Utilitários esportivos estacionam na beirada dos canais, e caminhões de lixo tomaram o lugar das embarcações que recolhiam os dejetos no passado. Antes da pandemia, uma pequena esquadra de barcos turísticos percorria os canais constantemente, descrevendo curvas acentuadas que geravam turbulência com as hélices dos barcos, acentuando a erosão das fundações.
Alguma coisa precisava ser feita, e logo. “Se tivéssemos continuado assim, teria acabado em catástrofe”, disse De Vries.
A reconstrução levará pelo menos 20 anos e custará 2 bilhões de euros, cerca de R$ 12 bilhões, ou mais, calculam especialistas. “São valores elevados, e as obras precisam ser feitas em uma área muito movimentada e densamente povoada”, comentou De Vries. “Muita gente vive e trabalha aqui, e geralmente recebemos muitos turistas também.”
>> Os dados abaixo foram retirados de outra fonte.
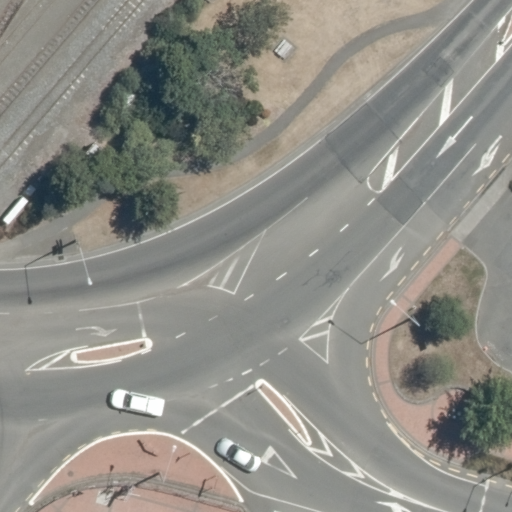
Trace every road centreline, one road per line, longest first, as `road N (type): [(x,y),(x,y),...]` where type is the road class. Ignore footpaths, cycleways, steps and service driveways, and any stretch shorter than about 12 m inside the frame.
road 1 (secondary): [(200,320),(288,274),(366,214),(511,50)]
road 2 (trunk): [(200,320),(337,462),(445,511)]
road 3 (trunk): [(1,362),(103,350),(200,320)]
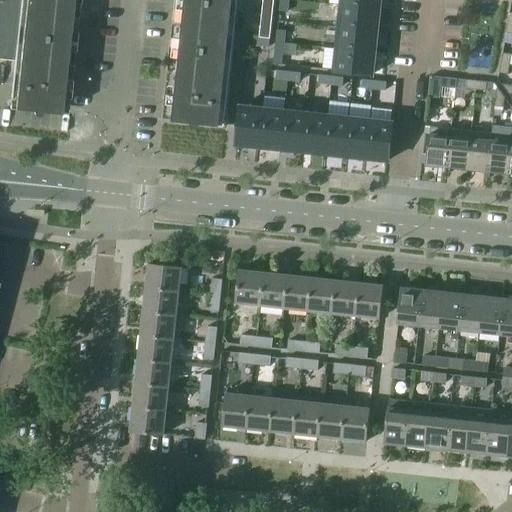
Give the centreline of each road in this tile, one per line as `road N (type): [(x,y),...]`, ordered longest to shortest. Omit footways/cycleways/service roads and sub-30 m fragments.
road 1 (tertiary): [(109,195),(511,238)]
road 2 (residential): [(81,506),(103,284)]
road 3 (residential): [(109,195),(131,0)]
Quinze pontes estão sendo reparadas atualmente no centro de Amsterdã, no distrito de Grachtengordel. Algumas delas estão fechadas, como é o caso da icônica ponte Bullebak, uma parte crítica da infraestrutura de Amsterdã.
Engenheiros estão trabalhando para prevenir o desabamento das paredes do canal às quais a ponte está ligada. Ao mesmo tempo, precisam desembaraçar o emaranhado de cabos de eletricidade e internet, linhas telefônicas e outros serviços públicos que passam pela ponte.
“É uma intervenção muito complexa”, disse o empreiteiro de construção Dave Kaandorp, que está trabalhando na obra. Mas ele enxerga um lado positivo do processo, na medida em que de repente os canais estão voltando a ser usados para a finalidade para a qual foram construídos. “Estamos trazendo muitos dos materiais de construção pela água”, contou.
Mesmo assim, muitas pessoas enxergam principalmente o lado negativo das obras. Para aliviar a pressão sobre as paredes dos canais foram derrubadas árvores históricas que margeavam vários dos canais mais belos da cidade. Estacas de aço estão sendo utilizadas para escorar paredes que aparentam estar em perigo de colapso iminente. Mergulhadores e técnicos usando câmeras submarinas operadas remotamente procuram as rachaduras mais graves.
“A prefeitura devia ter cuidado disso antes”, comentou o renomado fotógrafo holandês Kadir van Lohuizen, cujo trabalho enfoca a mudança climática. Ele vive em um dos 2.500 barcos residenciais de Amsterdã. “Em vez disso, gastou toda sua verba com a nova linha de metrô.” A linha Norte-Sul do metrô cobre um trecho de 11 km, custou mais de 3 bilhões de euros e levou 15 anos para ser construída.
Van Lohuizen e os outros 24 proprietários de barcos residenciais atracados no canal Waalseilandsgracht foram informados recentemente que, para possibilitar reparos às paredes do canal, terão que se mudar temporariamente dos locais onde atracam há décadas.
“Alguns barcos residenciais serão colocados temporariamente bem no meio do canal”, contou. “No caso de outros, há o perigo de seus barcos não caberem mais, depois que foram posicionados os sistemas de apoio das paredes. Está tudo um caos. No momento, estão construindo ao ritmo de dois quilômetros por ano, e são 200 quilômetros que precisam ser reparados. Esse trabalho pode levar um século.”